▶ _Task to complete_: Can you transcribe every line of text in the rows below word for word, leaving the pictures out of your answer?

━━━━━ Records for the exercise ━━━━━

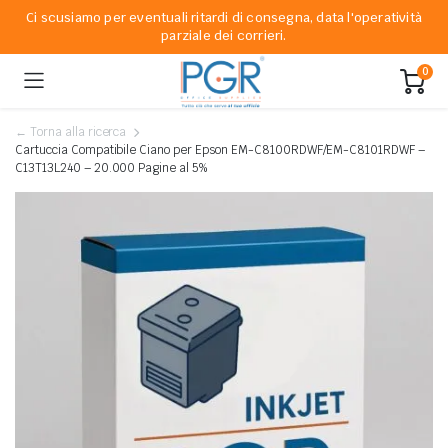
Ci scusiamo per eventuali ritardi di consegna, data l'operatività
parziale dei corrieri.
0
← Torna alla ricerca
Cartuccia Compatibile Ciano per Epson EM-C8100RDWF/EM-C8101RDWF –
C13T13L240 – 20.000 Pagine al 5%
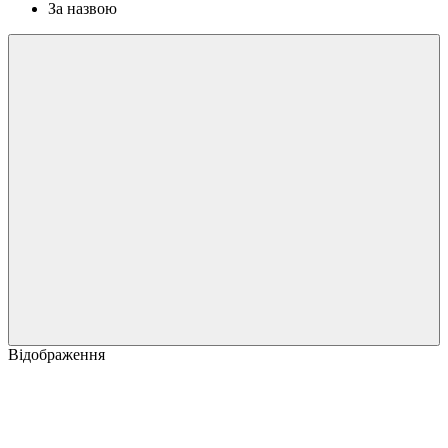
За назвою
Відображення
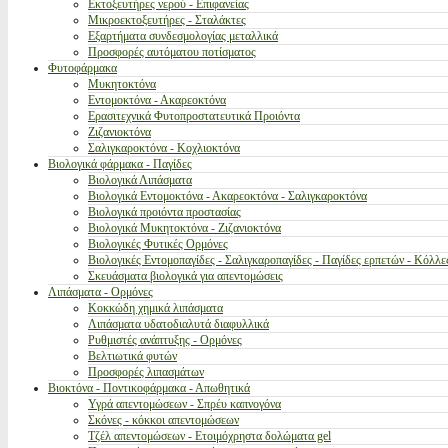
Εκτοξευτήρες νερού - Επιφανείας
Μικροεκτοξευτήρες - Σταλάκτες
Εξαρτήματα συνδεσμολογίας μεταλλικά
Προσφορές αυτόματου ποτίσματος
Φυτοφάρμακα
Μυκητοκτόνα
Εντομοκτόνα - Ακαρεοκτόνα
Ερασιτεχνικά Φυτοπροστατευτικά Προιόντα
Ζιζανιοκτόνα
Σαλιγκαροκτόνα - Κοχλιοκτόνα
Βιολογικά φάρμακα - Παγίδες
Βιολογικά Λιπάσματα
Βιολογικά Εντομοκτόνα - Ακαρεοκτόνα - Σαλιγκαροκτόνα
Βιολογικά προιόντα προστασίας
Βιολογικά Μυκητοκτόνα - Ζιζανιοκτόνα
Βιολογικές Φυτικές Ορμόνες
Βιολογικές Εντομοπαγίδες - Σαλιγκαροπαγίδες - Παγίδες ερπετών - Κόλλε
Σκευάσματα βιολογικά για απεντομώσεις
Λιπάσματα - Ορμόνες
Κοκκώδη χημικά λιπάσματα
Λιπάσματα υδατοδιαλυτά διαφυλλικά
Ρυθμιστές ανάπτυξης - Ορμόνες
Βελτιωτικά φυτών
Προσφορές λιπασμάτων
Βιοκτόνα - Ποντικοφάρμακα - Απωθητικά
Υγρά απεντομώσεων - Σπρέυ καπνογόνα
Σκόνες - κόκκοι απεντομώσεων
Τζέλ απεντομώσεων - Ετοιμόχρηστα δολώματα gel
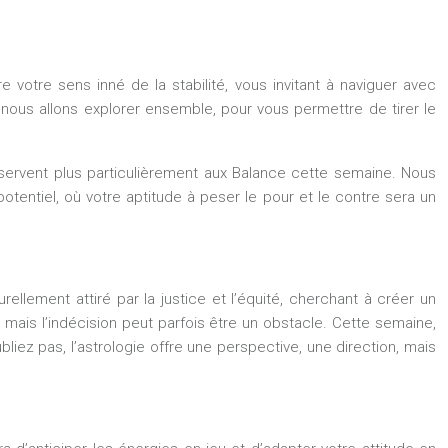
 votre sens inné de la stabilité, vous invitant à naviguer avec
 nous allons explorer ensemble, pour vous permettre de tirer le
éservent plus particulièrement aux Balance cette semaine. Nous
otentiel, où votre aptitude à peser le pour et le contre sera un
llement attiré par la justice et l’équité, cherchant à créer un
mais l’indécision peut parfois être un obstacle. Cette semaine,
liez pas, l’astrologie offre une perspective, une direction, mais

━━━━━

▶ _Solution for this task_:
Ci scusiamo per eventuali ritardi di consegna, data l'operatività
parziale dei corrieri.
0
← Torna alla ricerca
Cartuccia Compatibile Ciano per Epson EM-C8100RDWF/EM-C8101RDWF –
C13T13L240 – 20.000 Pagine al 5%
За назвою
Відображення
Εκτοξευτήρες νερού - Επιφανείας
Μικροεκτοξευτήρες - Σταλάκτες
Εξαρτήματα συνδεσμολογίας μεταλλικά
Προσφορές αυτόματου ποτίσματος
Φυτοφάρμακα
Μυκητοκτόνα
Εντομοκτόνα - Ακαρεοκτόνα
Ερασιτεχνικά Φυτοπροστατευτικά Προιόντα
Ζιζανιοκτόνα
Σαλιγκαροκτόνα - Κοχλιοκτόνα
Βιολογικά φάρμακα - Παγίδες
Βιολογικά Λιπάσματα
Βιολογικά Εντομοκτόνα - Ακαρεοκτόνα - Σαλιγκαροκτόνα
Βιολογικά προιόντα προστασίας
Βιολογικά Μυκητοκτόνα - Ζιζανιοκτόνα
Βιολογικές Φυτικές Ορμόνες
Βιολογικές Εντομοπαγίδες - Σαλιγκαροπαγίδες - Παγίδες ερπετών - Κόλλε
Σκευάσματα βιολογικά για απεντομώσεις
Λιπάσματα - Ορμόνες
Κοκκώδη χημικά λιπάσματα
Λιπάσματα υδατοδιαλυτά διαφυλλικά
Ρυθμιστές ανάπτυξης - Ορμόνες
Βελτιωτικά φυτών
Προσφορές λιπασμάτων
Βιοκτόνα - Ποντικοφάρμακα - Απωθητικά
Υγρά απεντομώσεων - Σπρέυ καπνογόνα
Σκόνες - κόκκοι απεντομώσεων
Τζέλ απεντομώσεων - Ετοιμόχρηστα δολώματα gel
 votre sens inné de la stabilité, vous invitant à naviguer avec
 nous allons explorer ensemble, pour vous permettre de tirer le
éservent plus particulièrement aux Balance cette semaine. Nous
otentiel, où votre aptitude à peser le pour et le contre sera un
llement attiré par la justice et l’équité, cherchant à créer un
mais l’indécision peut parfois être un obstacle. Cette semaine,
liez pas, l’astrologie offre une perspective, une direction, mais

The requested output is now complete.